I’m currently sitting in Heathrow airport, waiting for my first flight to DC. I’ve been to some huge airports before, but this is unreal. I’m starting to adjust to London time, which of course would happen just as I’m on my way home! Even though this was an incredibly short trip, I have had a fantastic time. The Summit was great; I made some great contacts and hopefully inspired the audience with my story. I’m so thankful Dr. Wheatly could accompany me, and we could represent WVU well here in London. Right now I can’t wait to be back in my own time zone, but London, I will be back!
I gave my presentation today to an absolutely wonderful reception. I was a little nervous because of the audience, but I was very comfortable and was asked some really interesting questions.
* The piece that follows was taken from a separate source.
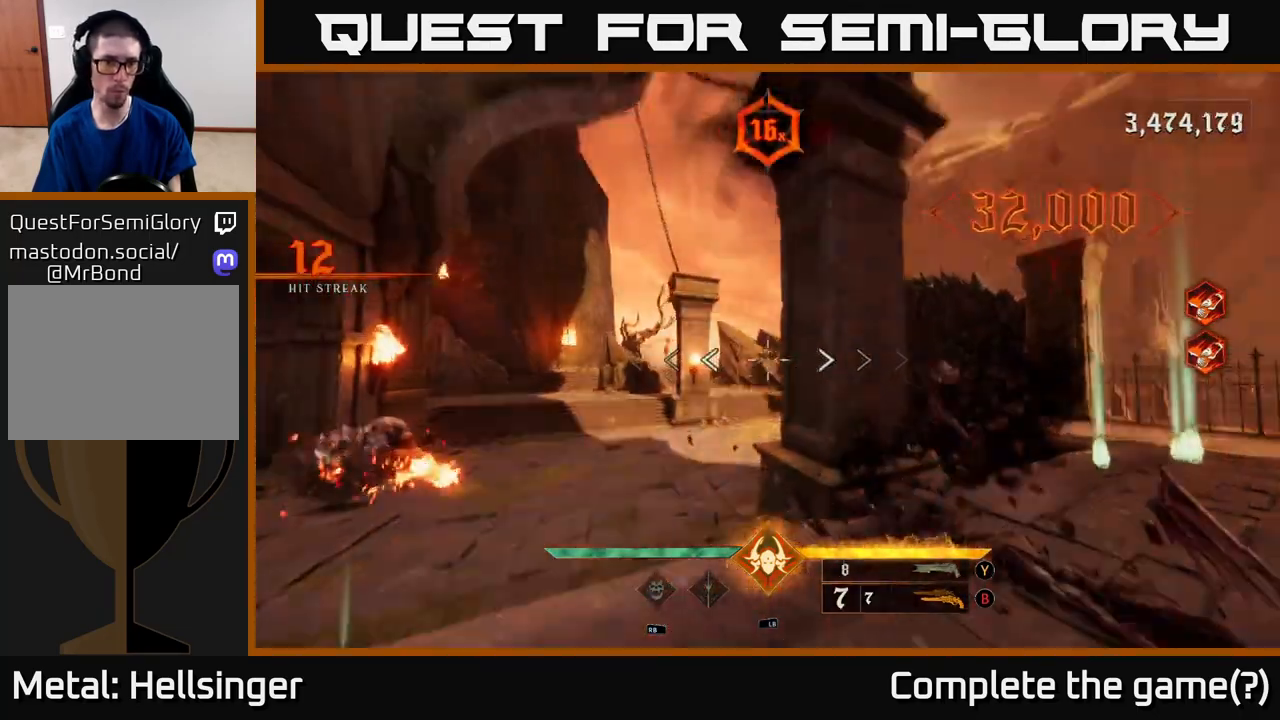
{"buttons": ["R2"], "left_stick": "up", "right_stick": "down-left", "events": [[17, "Y", "down"], [83, "Y", "up"], [183, "left_stick", "left"], [233, "right_stick", "down-left"], [483, "R2", "down"], [500, "left_stick", "up"]]}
I’ve made some great connections here and have found a spokesperson here in Europe for the pain free socket. I’m so fortunate to have this opportunity, and I feel I have learned so much from all of the brilliant presenters here today.
I’m officially in London! The flight ended up being two hours shorter then scheduled (thank you tailwinds!) and Provost Wheatly and I arrived with no problems. We got to our hotel, the Domus Medicas, with no problems. We got lunch in the hotel restaurant and the conference director, Paul, found us there. I struck up conversation with a South African doctor who is here building a company, and Paul said this informal networking is huge here at the Royal Society of Medicine. I’m off to get a quick nap before heading to BBC’s studios to interview, and later dinner with friends!
Currently sitting at the airport waiting to leave for DC. I finished my presentation about twenty minutes ago, and I’ll have a very long flight to perfect it! I’m looking forward to getting off the ground, and getting on our way!
I’m leaving for London tonight, so this morning is going to be spent packing and finishing up my presentation. I think I’m most looking forward to being in a new country (even if not for very long) and being able to share my story with a completely unique audience. I’m so glad I got to sit down with Provost Wheatley before we leave today, because she reminded me of some logistical things that I’d never even thought of (like how the electricity is different and we would need power adapters). Hopefully I can get some sleep on the plane (wishful thinking), because I found out that BBC wants to film with me a couple of hours after we land. This is going to be quite the trip.